Posted by duftbaeumchen - 19. Oktober 2005

Ein leidiges Thema für den modernen Hausmann ist die permanent notwendige Staubbeseitigung.
 
So auch für mich.
 
Kaum habe ich Fernseher, Schrank und sonstige Oberflächen von den kleinen Körnchen befreit – schwupps, haben sich bereits neue Schmutzlinge darauf abgesetzt und gucken mich mit großen Augen an. Es müssen neue sein, denn die soeben entfernten befinden sich sichtbar im Staubtuch.
 
Philosophisch betrachtet ist es
eigentlich Unsinn, was ich diesbezüglich treibe.
 
Schmutz ist doch nichts anderes als Materie, die Ausgang hat und sich zum Zeitpunkt der Betrachtung am falschen Ort befindet.
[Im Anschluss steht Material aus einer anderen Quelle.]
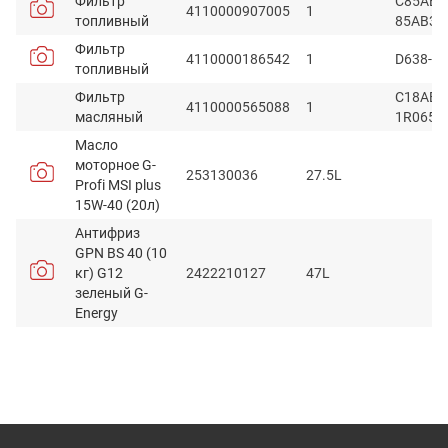
Фильтр
C85AB-
4110000907005
1
топливный
85AB30
Фильтр
4110000186542
1
D638-00
топливный
Фильтр
C18AB-
4110000565088
1
масляный
1R0658
Масло
моторное G-
253130036
27.5L
Profi MSI plus
15W-40 (20л)
Антифриз
GPN BS 40 (10
кг) G12
2422210127
47L
зеленый G-
Energy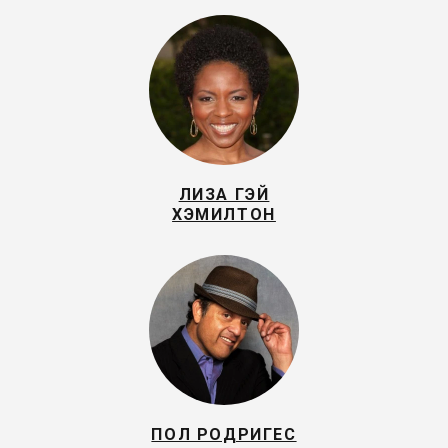
ЛИЗА ГЭЙ
ХЭМИЛТОН
ПОЛ РОДРИГЕС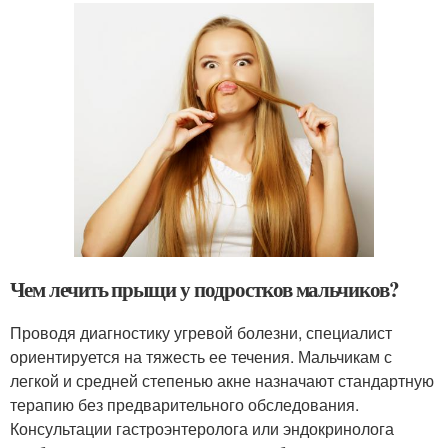
Чем лечить прыщи у подростков мальчиков?
Проводя диагностику угревой болезни, специалист
ориентируется на тяжесть ее течения. Мальчикам с
легкой и средней степенью акне назначают стандартную
терапию без предварительного обследования.
Консультации гастроэнтеролога или эндокринолога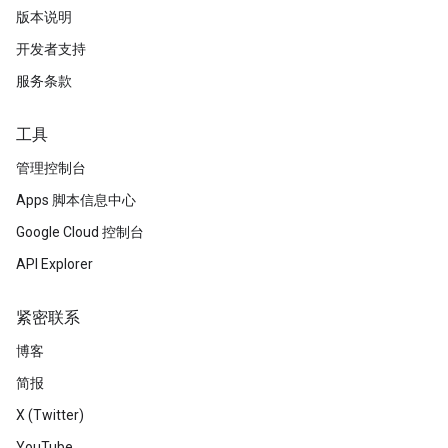
版本说明
开发者支持
服务条款
工具
管理控制台
Apps 脚本信息中心
Google Cloud 控制台
API Explorer
紧密联系
博客
简报
X (Twitter)
YouTube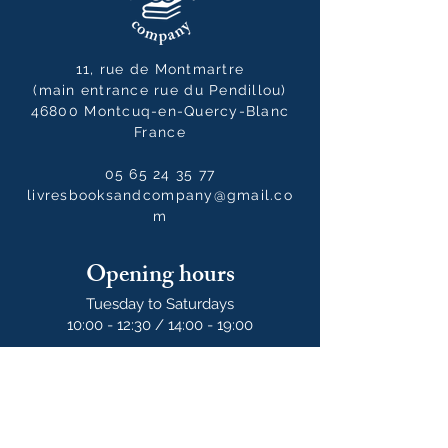
11, rue de Montmartre
(main entrance rue du Pendillou)
46800 Montcuq-en-Quercy-Blanc
France
05 65 24 35 77
livresbooksandcompany@gmail.co
m
Opening hours
Tuesday to Saturdays
10:00 - 12:30 / 14:00 - 19:00
10:00 - 14:00
on Sundays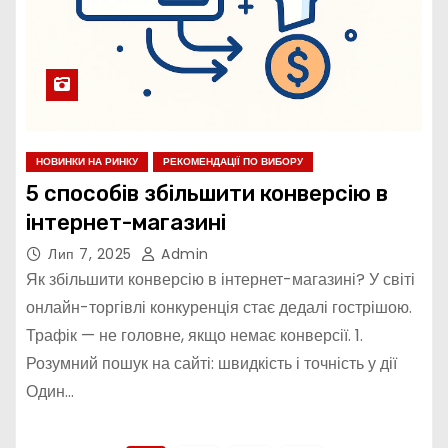
НОВИНКИ НА РИНКУ
РЕКОМЕНДАЦІЇ ПО ВИБОРУ
5 способів збільшити конверсію в
інтернет-магазині
Лип 7, 2025
Admin
Як збільшити конверсію в інтернет-магазині? У світі
онлайн-торгівлі конкуренція стає дедалі гострішою.
Трафік — не головне, якщо немає конверсії. 1.
Розумний пошук на сайті: швидкість і точність у дії
Один…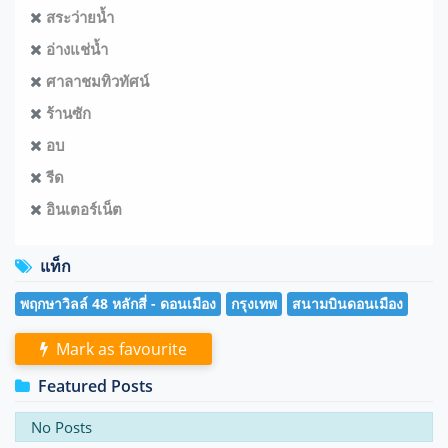
สระว่ายน้ำ
อ่างแช่น้ำ
ศาลาชมทิวทัศน์
ร้านซัก
อบ
รีด
อินเตอร์เน็ต
แท็ก
พฤกษาวิลล์ 48 หลักสี่ - ดอนเมือง
กรุงเทพ
สนามบินดอนเมือง
Mark as favourite
Featured Posts
No Posts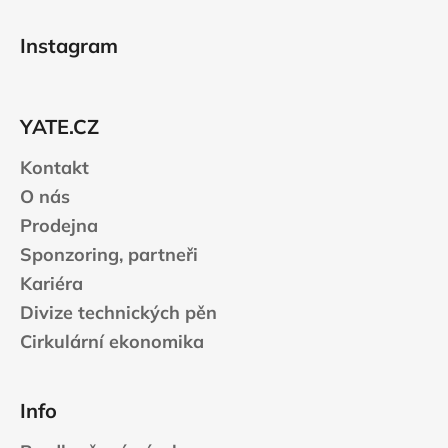
Z
á
Instagram
p
a
t
YATE.CZ
í
Kontakt
O nás
Prodejna
Sponzoring, partneři
Kariéra
Divize technických pěn
Cirkulární ekonomika
Info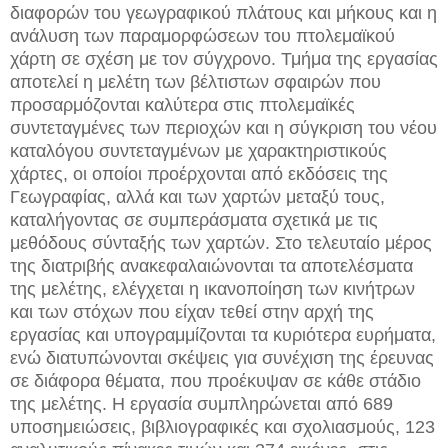
διαφορών του γεωγραφικού πλάτους και μήκους και η
ανάλυση των παραμορφώσεων του πτολεμαϊκού
χάρτη σε σχέση με τον σύγχρονο. Τμήμα της εργασίας
αποτελεί η μελέτη των βέλτιστων σφαιρών που
προσαρμόζονται καλύτερα στις πτολεμαϊκές
συντεταγμένες των περιοχών και η σύγκριση του νέου
καταλόγου συντεταγμένων με χαρακτηριστικούς
χάρτες, οι οποίοι προέρχονται από εκδόσεις της
Γεωγραφίας, αλλά και των χαρτών μεταξύ τους,
καταλήγοντας σε συμπεράσματα σχετικά με τις
μεθόδους σύνταξής των χαρτών. Στο τελευταίο μέρος
της διατριβής ανακεφαλαιώνονται τα αποτελέσματα
της μελέτης, ελέγχεται η ικανοποίηση των κινήτρων
και των στόχων που είχαν τεθεί στην αρχή της
εργασίας και υπογραμμίζονται τα κυριότερα ευρήματα,
ενώ διατυπώνονται σκέψεις για συνέχιση της έρευνας
σε διάφορα θέματα, που προέκυψαν σε κάθε στάδιο
της μελέτης. Η εργασία συμπληρώνεται από 689
υποσημειώσεις, βιβλιογραφικές και σχολιασμούς, 123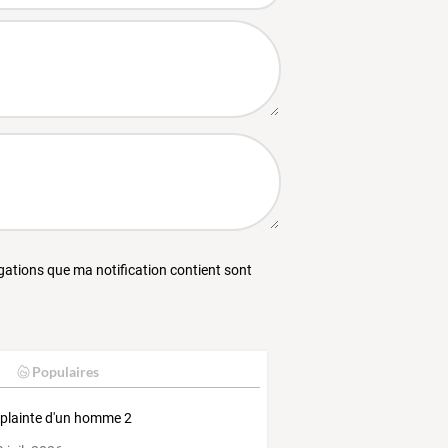
égations que ma notification contient sont
Populaires
lainte d'un homme 2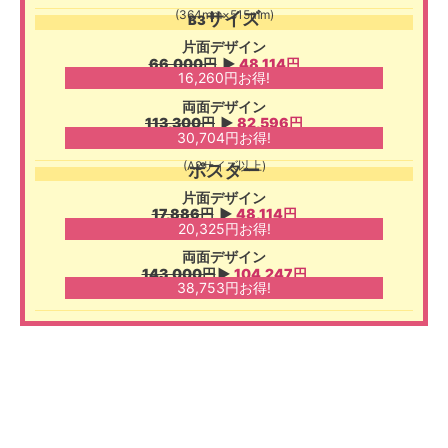
(364mm×515mm)
サイズ
B3
片面デザイン
66,000円
▶︎
48,114円
16,260円お得!
両面デザイン
113,300円
▶︎
82,596円
30,704円お得!
(A2サイズ以上)
ポスター
片面デザイン
17,886円
▶︎
48,114円
20,325円お得!
両面デザイン
143,000円
▶︎
104,247円
38,753円お得!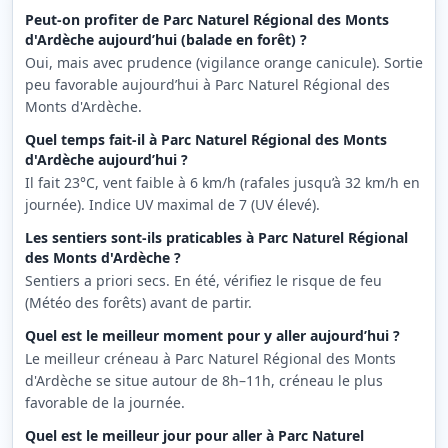
Peut-on profiter de Parc Naturel Régional des Monts
d'Ardèche aujourd’hui (balade en forêt) ?
Oui, mais avec prudence (vigilance orange canicule). Sortie
peu favorable aujourd’hui à Parc Naturel Régional des
Monts d'Ardèche.
Quel temps fait-il à Parc Naturel Régional des Monts
d'Ardèche aujourd’hui ?
Il fait 23°C, vent faible à 6 km/h (rafales jusqu’à 32 km/h en
journée). Indice UV maximal de 7 (UV élevé).
Les sentiers sont-ils praticables à Parc Naturel Régional
des Monts d'Ardèche ?
Sentiers a priori secs. En été, vérifiez le risque de feu
(Météo des forêts) avant de partir.
Quel est le meilleur moment pour y aller aujourd’hui ?
Le meilleur créneau à Parc Naturel Régional des Monts
d'Ardèche se situe autour de 8h–11h, créneau le plus
favorable de la journée.
Quel est le meilleur jour pour aller à Parc Naturel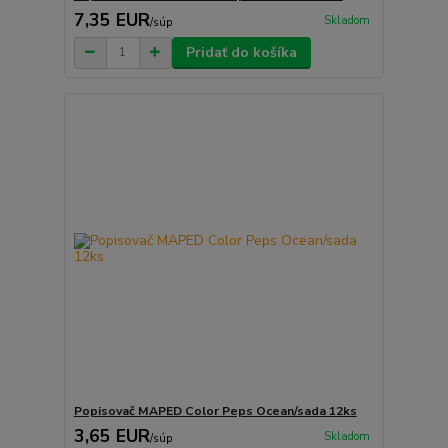
7,35 EUR
Skladom
/
súp
Pridať do košíka
Popisovač MAPED Color Peps Ocean/sada 12ks
3,65 EUR
Skladom
/
súp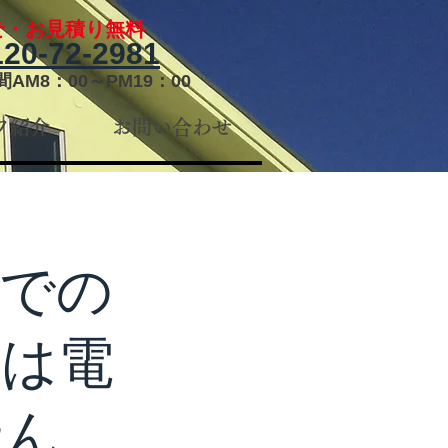
せ・お見積り無料
20-72-2981
AM8：00～PM19：00
フ紹介
お問い合わせ
話での
店は電
せん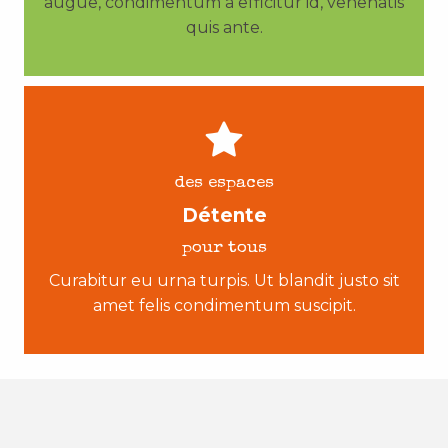
augue, condimentum a efficitur id, venenatis
quis ante.
des espaces
Détente
pour tous
Curabitur eu urna turpis. Ut blandit justo sit
amet felis condimentum suscipit.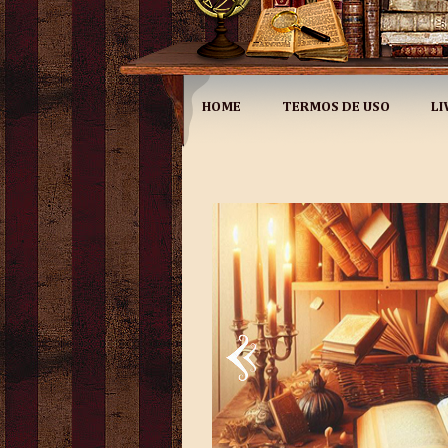
HOME
TERMOS DE USO
LI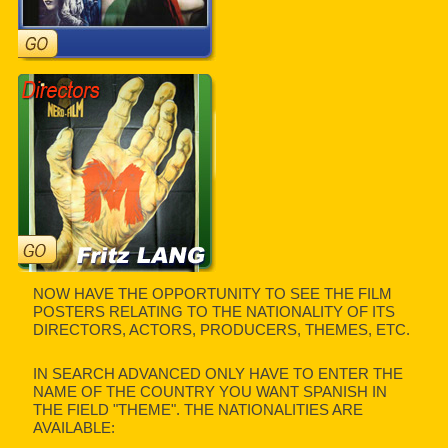
NOW HAVE THE OPPORTUNITY TO SEE THE FILM
POSTERS RELATING TO THE NATIONALITY OF ITS
DIRECTORS, ACTORS, PRODUCERS, THEMES, ETC.
IN SEARCH ADVANCED ONLY HAVE TO ENTER THE
NAME OF THE COUNTRY YOU WANT SPANISH IN
THE FIELD "THEME". THE NATIONALITIES ARE
AVAILABLE: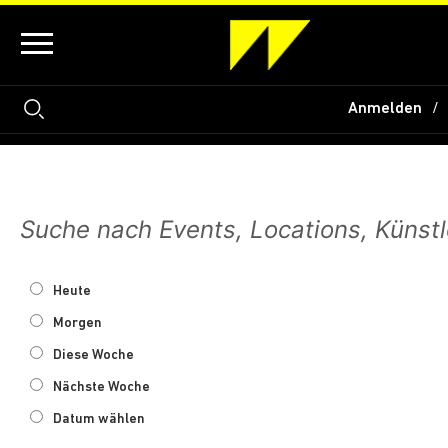
Anmelden
Heute
Morgen
Diese Woche
Nächste Woche
Datum wählen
Die Erde im Gemüsebeet zum Beispiel ist doch auch kein Schmutz – sie lebt dort normalerweise. Aber: Sobald ich selbige auf dem Teppich verteile, wird sie übel beschimpft und als Dreck bezeichnet.
 
Staub setzt sich sofort wieder an der gleichen Stelle ab. Demzufolge muß er dorthin gehören, ist also nicht am falschen Ort. Und trotzdem versuche ich, ihn von dort zu vertreiben.
 
Das bringt doch nichts.
 
Es macht also nicht den geringsten Sinn, die Muzeln und Körnchen ständig wieder wegzuwischen.
 
Wenn ich meine Gäste davon überzeugen
kann, muß ich auch nicht mehr putzen.